(T-122) A Quantitative Systems Pharmacology Approach to Understand the Variability of Patient Response to T-cell Bi-specifics in Hematological Malignancies

Md Shahinuzzman, PhD – Senior Scientist, Systems Medicine, AstraZenenca; Massimo Lai, PhD – Associate Director, Systems Medicine, AstraZenenca; Chang Gong, PhD – Associate Director, Systems Medicine, AstraZeneca; Holly Kimko, PhD – Executive Director, Systems Medicine, AstraZeneca; Cesar Pichardo, PhD – Senior Director, Systems Medicine, AstraZeneca

Objective: Bispecific T cell engager (TCE) is a promising class of immune-oncology therapies that work by binding to the CD3 subunit of the T cell receptor and to the surface antigen on tumor cell leading to lysis of tumor cells. Quantitative systems pharmacology (QSP) are powerful tools that can be used a-priori to predict how the individual will respond to TCEs and how individual factors (system parameters) might influence treatment success. Despite their usefulness, these models can become intricate due to the inherent complexity that arises from integration of data from various sources and unidentifiable parameter space. To address this, this work aims to conduct a sensitivity analysis on a previously developed bispecific TCE QSP model and identify key parameters that influence the predictions, i.e. the response to treatment.

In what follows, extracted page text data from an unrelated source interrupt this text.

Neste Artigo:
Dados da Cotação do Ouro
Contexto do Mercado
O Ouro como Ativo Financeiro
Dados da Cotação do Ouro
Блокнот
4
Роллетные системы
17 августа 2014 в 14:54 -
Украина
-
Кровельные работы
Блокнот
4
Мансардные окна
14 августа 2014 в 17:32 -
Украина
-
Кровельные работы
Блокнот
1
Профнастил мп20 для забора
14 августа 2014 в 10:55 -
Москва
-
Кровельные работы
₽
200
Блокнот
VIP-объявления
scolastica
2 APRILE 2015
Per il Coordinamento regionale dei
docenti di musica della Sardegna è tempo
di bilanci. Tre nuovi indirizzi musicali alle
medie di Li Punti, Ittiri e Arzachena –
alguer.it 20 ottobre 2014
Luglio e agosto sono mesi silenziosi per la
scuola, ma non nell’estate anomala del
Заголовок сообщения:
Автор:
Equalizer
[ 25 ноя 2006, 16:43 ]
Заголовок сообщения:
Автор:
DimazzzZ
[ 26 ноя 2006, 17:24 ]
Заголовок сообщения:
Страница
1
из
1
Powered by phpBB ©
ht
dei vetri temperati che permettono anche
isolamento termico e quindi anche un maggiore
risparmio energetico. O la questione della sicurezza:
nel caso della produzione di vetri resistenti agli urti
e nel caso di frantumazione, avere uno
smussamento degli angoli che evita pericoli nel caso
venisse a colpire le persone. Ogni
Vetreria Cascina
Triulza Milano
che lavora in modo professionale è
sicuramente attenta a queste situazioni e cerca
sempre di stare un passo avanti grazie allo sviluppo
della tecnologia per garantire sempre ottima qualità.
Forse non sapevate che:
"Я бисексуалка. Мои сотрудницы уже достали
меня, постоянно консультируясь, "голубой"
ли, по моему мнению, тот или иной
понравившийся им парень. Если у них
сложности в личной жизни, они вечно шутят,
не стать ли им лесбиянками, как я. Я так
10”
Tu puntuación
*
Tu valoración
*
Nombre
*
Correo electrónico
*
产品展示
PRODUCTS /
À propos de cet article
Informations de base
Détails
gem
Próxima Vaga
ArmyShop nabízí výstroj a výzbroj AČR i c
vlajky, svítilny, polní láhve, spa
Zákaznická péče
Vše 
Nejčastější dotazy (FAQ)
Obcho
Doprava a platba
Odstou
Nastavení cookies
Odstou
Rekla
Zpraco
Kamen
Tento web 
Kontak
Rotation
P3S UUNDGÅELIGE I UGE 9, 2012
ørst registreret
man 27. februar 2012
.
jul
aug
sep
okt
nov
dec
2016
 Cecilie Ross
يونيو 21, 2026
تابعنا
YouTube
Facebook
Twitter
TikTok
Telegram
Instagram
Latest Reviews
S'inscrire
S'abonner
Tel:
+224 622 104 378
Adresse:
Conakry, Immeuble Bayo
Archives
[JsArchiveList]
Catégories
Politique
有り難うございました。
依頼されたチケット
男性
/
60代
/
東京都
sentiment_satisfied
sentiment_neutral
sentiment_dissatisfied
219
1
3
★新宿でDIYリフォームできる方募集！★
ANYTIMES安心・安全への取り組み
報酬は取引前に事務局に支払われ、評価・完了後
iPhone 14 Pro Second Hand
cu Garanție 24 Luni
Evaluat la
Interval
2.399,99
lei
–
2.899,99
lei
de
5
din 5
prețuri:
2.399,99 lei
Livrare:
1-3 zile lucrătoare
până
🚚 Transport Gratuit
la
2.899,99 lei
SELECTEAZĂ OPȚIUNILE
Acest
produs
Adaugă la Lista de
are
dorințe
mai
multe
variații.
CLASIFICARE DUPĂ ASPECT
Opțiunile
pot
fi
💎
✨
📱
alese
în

Methods: We utilized and implemented a QSP framework to evaluate the response of diffuse large B-cell lymphoma, a subtype of non-Hodgkin lymphoma (NHL), to a CD3xCD19 T-cell engaging bispecific antibody. The model implemented in SimBiology® incorporates the dynamics of B cells (pro-B, pre-B, and mature) and T cells (resting, activated, and post-activated) within the peripheral blood, normal tissue, and tumor [1]. We conducted a global sensitivity analysis to compute Sobol’s total and first order sensitivity indices [2][3]. The time-dependent impact of the host factors on the percentage change in tumor volume was quantified with various simulation scenarios to explore dose regiments in patients.

Results: The computed Sobol's indices enabled the identification and subsequent analysis of influential host factors. Initially, the B to T cell ratio within the tumor and production rate of IL6 cytokine played an important role in the percentage change in tumor volume in response to the step-up dosing. As time progressed, the ratio of the baseline concentration of B cells in the lymph nodes compared to that in peripheral blood became more important. This sensitivity analysis allowed us to understand the source of variability observed in clinical studies, suggesting potential changes in the dose regimen for some patients to improve efficacy.

Conclusions: Sensitivity analysis is an important process of QSP model development and evaluation which helps identify critical input factors that affect treatment outcomes. By conducting a global sensitivity analysis, we provide a quantitative understanding of the factors that affect the treatment response over time. Future work aims to guide the further mechanistic understanding of the treatment response and improvement in compound design to maximize the treatment outcome.

Citations: [1] Hosseini I, Gadkar K et al. Mitigating the risk of cytokine release syndrome in a Phase I trial of CD20/CD3 bispecific antibody mosunetuzumab in NHL: impact of translational system modeling. NPJ Syst Biol Appl. 2020 Aug 28;6(1):28;
[2] Saltelli, Andrea, Paola Annon et al. “Variance Based Sensitivity Analysis of Model Output. Design and Estimator for the Total Sensitivity Index.” Computer Physics Communications 181, no. 2 (February 2010);
[3] Florian Augustin (2024). Global Sensitivity Analysis for SimBiology Retrieved April 29, 2024.